-- TO DO --
Return all of the entries below, word for word. Omit each picture.

====

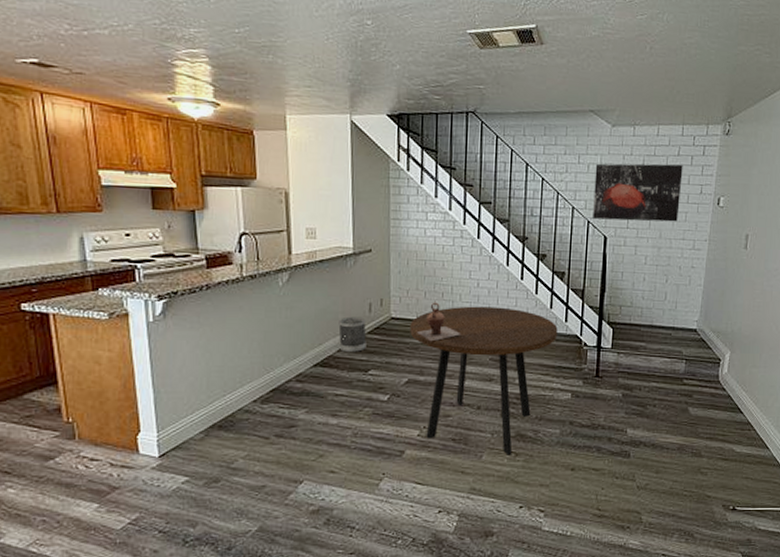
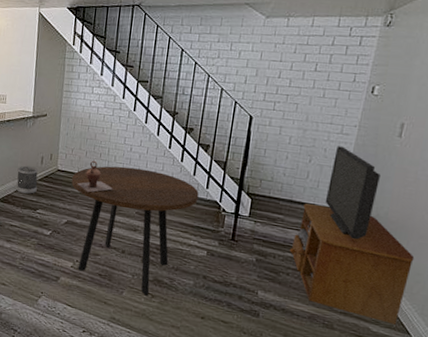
wall art: present [593,163,683,222] -> none [240,51,337,107]
tv stand: none [654,262,767,441] -> present [289,146,415,325]

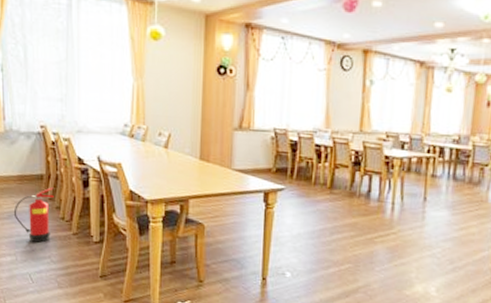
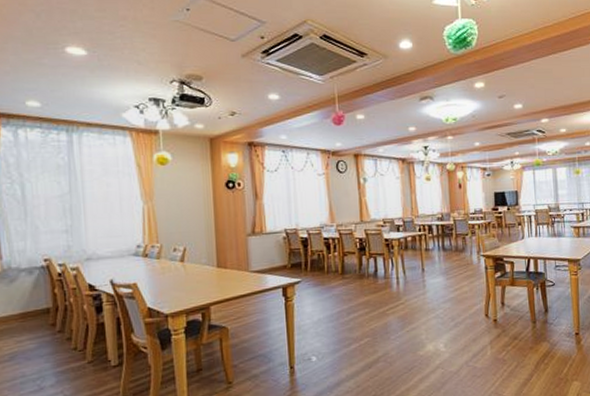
fire extinguisher: present [13,187,54,243] -> none [16,319,63,380]

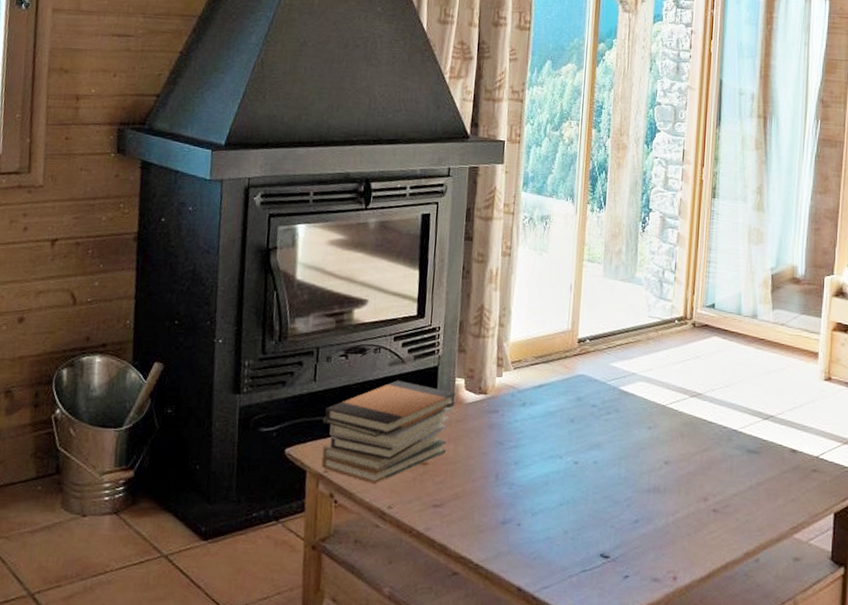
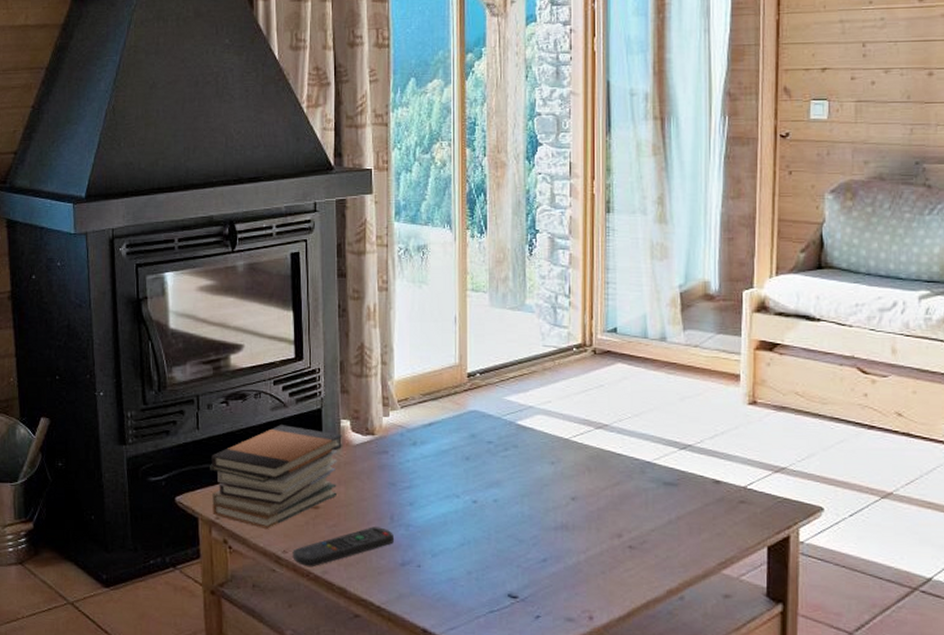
remote control: none [397,484,497,524] -> present [292,527,394,568]

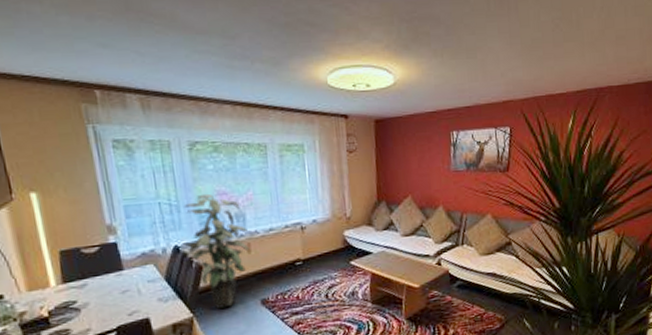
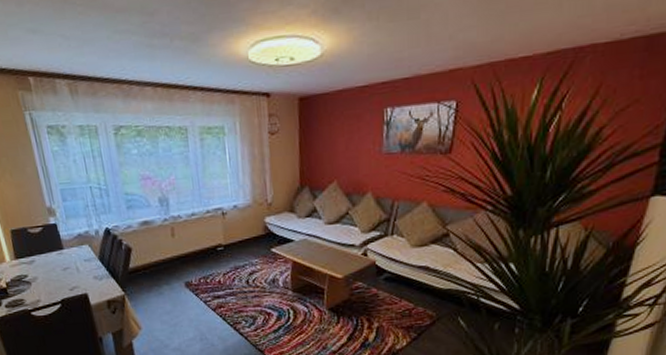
indoor plant: present [182,193,250,309] -> none [112,178,173,289]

====

-- YOUR SOLUTION --
wall art: present [593,163,683,222] -> none [240,51,337,107]
tv stand: none [654,262,767,441] -> present [289,146,415,325]

fire extinguisher: present [13,187,54,243] -> none [16,319,63,380]

remote control: none [397,484,497,524] -> present [292,527,394,568]

indoor plant: present [182,193,250,309] -> none [112,178,173,289]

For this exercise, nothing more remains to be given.